Die Regelung des §12 a LSOG ist damit materiell verfassungskonform.

B. Ergebnis

Der von einem Viertel des Bundestags angestrengte Antrag vor dem Bundesverfassungsgericht hat keine Aussicht auf Erfolg.

Anmerkung: Verurteilung Deutschlands durch den EGMR
Die in mehreren Ländern eingeführten Gesetze zur Kennzeichnung von Polizeibeamt*innen sind im Lichte der Verurteilung Deutschlands im Jahre 2017 vom EGMR wegen eines Polizeieinsatzes , der nicht angemessen aufgeklärt wurde, zu sehen.
In dem Urteil hielt der EGMR fest, dass Polizist*innen eine unverwechselbare Kennzeichnung tragen sollten. Wenn dies nicht vorgeschrieben sei, müssten – zumindest bei ausreichenden Anhaltspunkten für ein Fehlverhalten von Polizist*innen – besonders hohe Anforderungen an die Aufklärung der Beteiligten gestellt werden.
Dies war nach Auffassung des EGMR in diesem Fall unterblieben. Darin liegt ein Verstoß gegen das vom Folterverbot abgeleitete Minimum in Bezug auf verfahrensrechtliche Anforderung an Aufklärung von Verdachtsfällen und damit ein Verstoß gegen Art. 3 EMRK.

Zusatzfrage

Welche weiteren Ausprägungen hat das APR?

1. Das APR schützt die enge persönliche Lebenssphäre. Jeder Einzelne hat das Recht für sich zu bleiben, sich zurückzuziehen und abzuschirmen.

2. Das Recht am eigenen Bild.
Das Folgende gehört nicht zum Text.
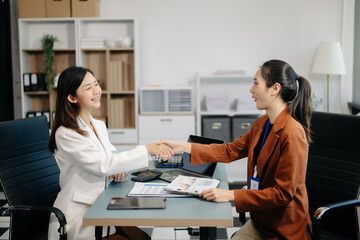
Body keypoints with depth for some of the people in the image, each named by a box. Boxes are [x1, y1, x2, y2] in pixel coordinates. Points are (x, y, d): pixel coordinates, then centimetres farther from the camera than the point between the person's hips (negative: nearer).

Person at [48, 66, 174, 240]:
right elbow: (103, 165, -22)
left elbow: (111, 156, 17)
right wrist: (147, 149, -24)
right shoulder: (65, 134, -15)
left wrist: (117, 170, -8)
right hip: (78, 217, -7)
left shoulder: (99, 126, 9)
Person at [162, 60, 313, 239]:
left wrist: (231, 195, -24)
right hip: (259, 221, 7)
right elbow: (230, 151, 11)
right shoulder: (262, 123, 6)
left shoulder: (292, 134, -22)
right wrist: (182, 147, 6)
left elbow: (283, 193, -22)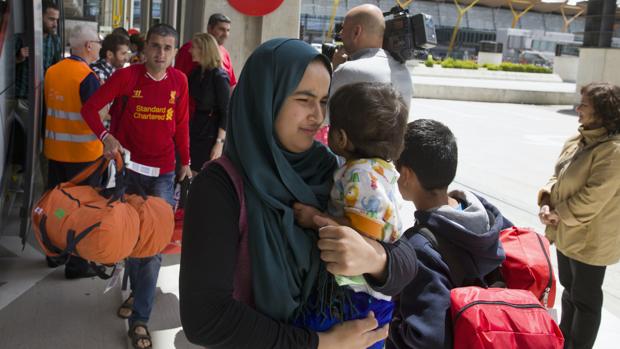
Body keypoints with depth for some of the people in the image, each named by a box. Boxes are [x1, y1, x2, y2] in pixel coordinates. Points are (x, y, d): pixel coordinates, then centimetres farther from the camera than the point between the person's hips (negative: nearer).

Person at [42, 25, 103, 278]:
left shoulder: (52, 71, 3)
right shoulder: (87, 77, -18)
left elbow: (49, 107, 14)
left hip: (54, 149, 7)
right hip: (82, 152, -7)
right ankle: (77, 264, 10)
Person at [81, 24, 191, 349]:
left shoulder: (179, 81, 0)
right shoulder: (126, 76, -7)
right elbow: (90, 107, -4)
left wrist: (185, 162, 11)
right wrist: (105, 136, -20)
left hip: (163, 172, 1)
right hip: (128, 165, 0)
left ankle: (139, 319, 2)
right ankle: (138, 290, 39)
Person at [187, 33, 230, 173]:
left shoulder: (219, 76, -12)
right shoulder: (196, 73, 8)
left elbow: (225, 112, -15)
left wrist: (220, 143, -19)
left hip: (211, 136, -7)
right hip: (194, 132, 7)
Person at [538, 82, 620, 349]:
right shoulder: (577, 141, 5)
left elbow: (593, 197, -25)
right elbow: (558, 177, 9)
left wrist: (558, 214, -15)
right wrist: (546, 203, -8)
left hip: (590, 239, -9)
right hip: (567, 233, 9)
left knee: (585, 299, 7)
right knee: (569, 290, 24)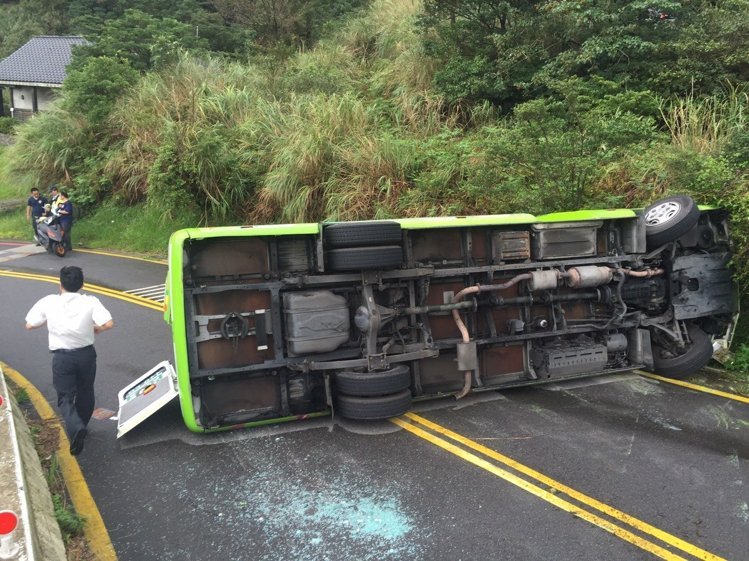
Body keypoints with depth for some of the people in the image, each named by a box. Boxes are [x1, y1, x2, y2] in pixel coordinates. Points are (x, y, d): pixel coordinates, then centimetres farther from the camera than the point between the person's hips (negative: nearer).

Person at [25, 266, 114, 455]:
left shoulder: (48, 302, -7)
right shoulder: (90, 302, -9)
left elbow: (29, 325, 1)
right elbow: (108, 324, -20)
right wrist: (94, 330, 1)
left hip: (62, 356, -1)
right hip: (86, 353, 1)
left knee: (65, 397, 4)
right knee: (85, 392, 23)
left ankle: (75, 427, -22)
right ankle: (81, 425, 38)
Jeder kann entscheiden, wie und in welcher Form er anderen Personen gegenüber abgebildet werden soll.

3. Das Recht am eigenen Wort. Jeder kann entscheiden, wie und in welcher Form das gesprochene Wort aufgenommen und wie und wo es abgespielt werden darf.

4. Personen, die ihre eigene Abstammung kennen wollen, können sich auf das APR in Form des Rechts auf Selbstbestimmung stützen.

5. Schutz vor Fragen im Berufsleben über persönliche Lebensumstände.

Zusammenfassung:

1. Die Pflicht zum Tragen eines Namensschildes greift in das Selbstbestimmungsrecht aus dem allgemeinen Persönlichkeitsrecht, Art. 2 I i.V.m. 1 I GG ein.

2. Die Förderung der Möglichkeiten zur Verfolgung von Fehlverhalten durch Polizist*innen ist – auch im Sinne der Rechtsprechung des EGMR – ein legitimes Ziel, dass der Verwirklichung des Rechtstaates dient.

3. In der Abwägung der widerstreitenden Interessen überwiegt die Verwirklichung des Rechtsstaats, insbesondere auch weil der Eingriff nicht besonders intensiv ist.